Dataset entries:
++++++++++

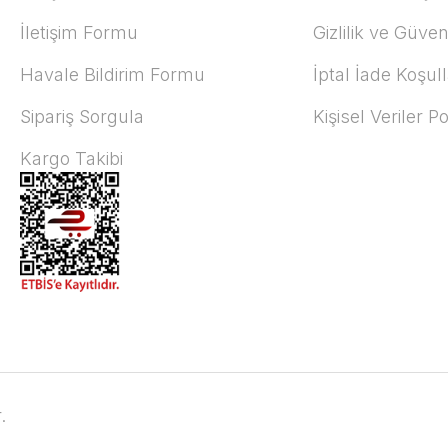
İletişim Formu
Gizlilik ve Güven
Havale Bildirim Formu
İptal İade Koşull
Sipariş Sorgula
Kişisel Veriler Po
Kargo Takibi
.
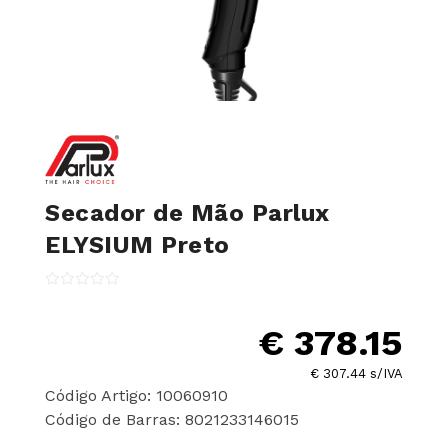
Secador de Mão Parlux
ELYSIUM Preto
€ 378.15
€ 307.44 s/IVA
Código Artigo: 10060910
Código de Barras: 8021233146015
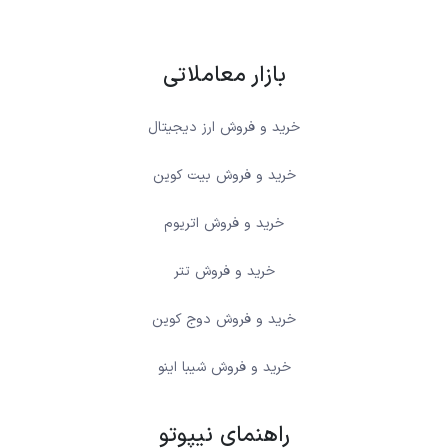
بازار معاملاتی
خرید و فروش ارز دیجیتال
خرید و فروش بیت کوین
خرید و فروش اتریوم
خرید و فروش تتر
خرید و فروش دوج کوین
خرید و فروش شیبا اینو
راهنمای نیپوتو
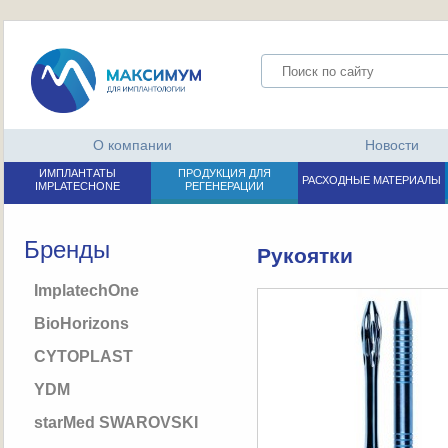
О компании
Новости
ИМПЛАНТАТЫ
ПРОДУКЦИЯ ДЛЯ
РАСХОДНЫЕ МАТЕРИАЛЫ
IMPLATECHONE
РЕГЕНЕРАЦИИ
Бренды
Рукоятки
ImplatechOne
BioHorizons
CYTOPLAST
YDM
starMed SWAROVSKI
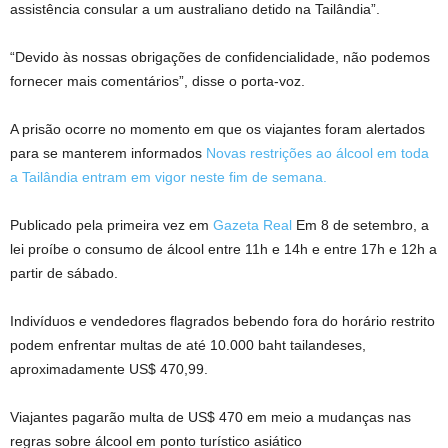
assistência consular a um australiano detido na Tailândia”.
“Devido às nossas obrigações de confidencialidade, não podemos
fornecer mais comentários”, disse o porta-voz.
A prisão ocorre no momento em que os viajantes foram alertados
para se manterem informados
Novas restrições ao álcool em toda
a Tailândia entram em vigor neste fim de semana.
Publicado pela primeira vez em
Gazeta Real
Em 8 de setembro, a
lei proíbe o consumo de álcool entre 11h e 14h e entre 17h e 12h a
partir de sábado.
Indivíduos e vendedores flagrados bebendo fora do horário restrito
podem enfrentar multas de até 10.000 baht tailandeses,
aproximadamente US$ 470,99.
Viajantes pagarão multa de US$ 470 em meio a mudanças nas
regras sobre álcool em ponto turístico asiático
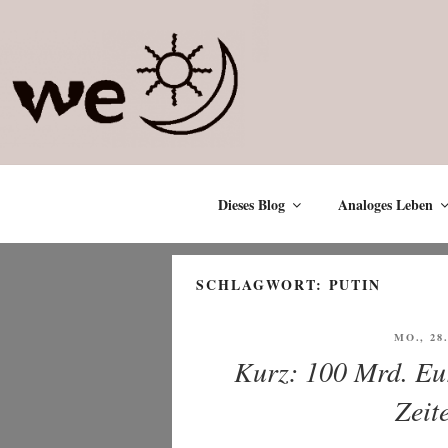
Zum
Inhalt
springen
Dieses Blog
Analoges Leben
SCHLAGWORT:
PUTIN
VERÖFF
MO., 28
AM
Kurz: 100 Mrd. Eur
Zeit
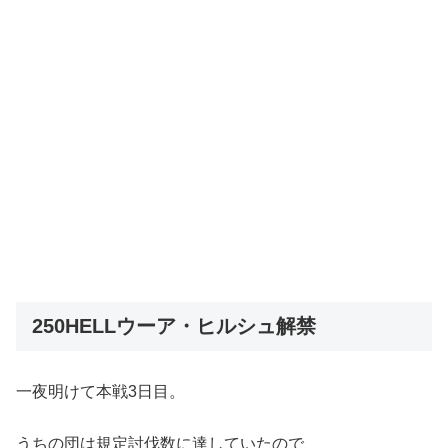
250HELLウーア・ヒルシュ解禁
一夜明けて本戦3日目。
うちの団は規定討伐数に達していたので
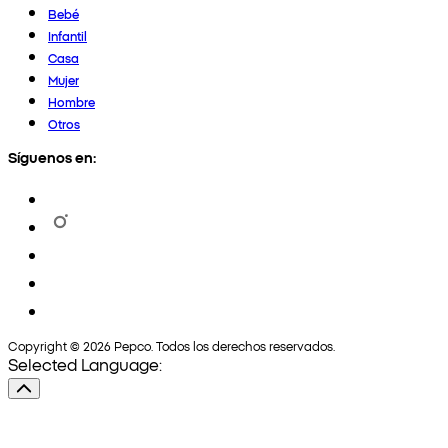
Bebé
Infantil
Casa
Mujer
Hombre
Otros
Síguenos en:
Copyright © 2026 Pepco. Todos los derechos reservados.
Selected Language:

++++++++++

=== ACTION ITEM ===
Please reproduce the text of the entries above word for word, without the pictures.

=== ANSWER BOX ===
İletişim Formu
Gizlilik ve Güven
Havale Bildirim Formu
İptal İade Koşull
Sipariş Sorgula
Kişisel Veriler Po
Kargo Takibi
.
Secador de Mão Parlux
ELYSIUM Preto
€ 378.15
€ 307.44 s/IVA
Código Artigo: 10060910
Código de Barras: 8021233146015
بازار معاملاتی
خرید و فروش ارز دیجیتال
خرید و فروش بیت کوین
خرید و فروش اتریوم
خرید و فروش تتر
خرید و فروش دوج کوین
خرید و فروش شیبا اینو
راهنمای نیپوتو
О компании
Новости
ИМПЛАНТАТЫ
ПРОДУКЦИЯ ДЛЯ
РАСХОДНЫЕ МАТЕРИАЛЫ
IMPLATECHONE
РЕГЕНЕРАЦИИ
Бренды
Рукоятки
ImplatechOne
BioHorizons
CYTOPLAST
YDM
starMed SWAROVSKI
assistência consular a um australiano detido na Tailândia”.
“Devido às nossas obrigações de confidencialidade, não podemos
fornecer mais comentários”, disse o porta-voz.
A prisão ocorre no momento em que os viajantes foram alertados
para se manterem informados
Novas restrições ao álcool em toda
a Tailândia entram em vigor neste fim de semana.
Publicado pela primeira vez em
Gazeta Real
Em 8 de setembro, a
lei proíbe o consumo de álcool entre 11h e 14h e entre 17h e 12h a
partir de sábado.
Indivíduos e vendedores flagrados bebendo fora do horário restrito
podem enfrentar multas de até 10.000 baht tailandeses,
aproximadamente US$ 470,99.
Viajantes pagarão multa de US$ 470 em meio a mudanças nas
regras sobre álcool em ponto turístico asiático
Zum
Inhalt
springen
Dieses Blog
Analoges Leben
SCHLAGWORT:
PUTIN
VERÖFF
MO., 28
AM
Kurz: 100 Mrd. Eur
Zeit
250HELLウーア・ヒルシュ解禁
一夜明けて本戦3日目。
うちの団は規定討伐数に達していたので
Bebé
Infantil
Casa
Mujer
Hombre
Otros
Síguenos en:
Copyright © 2026 Pepco. Todos los derechos reservados.
Selected Language:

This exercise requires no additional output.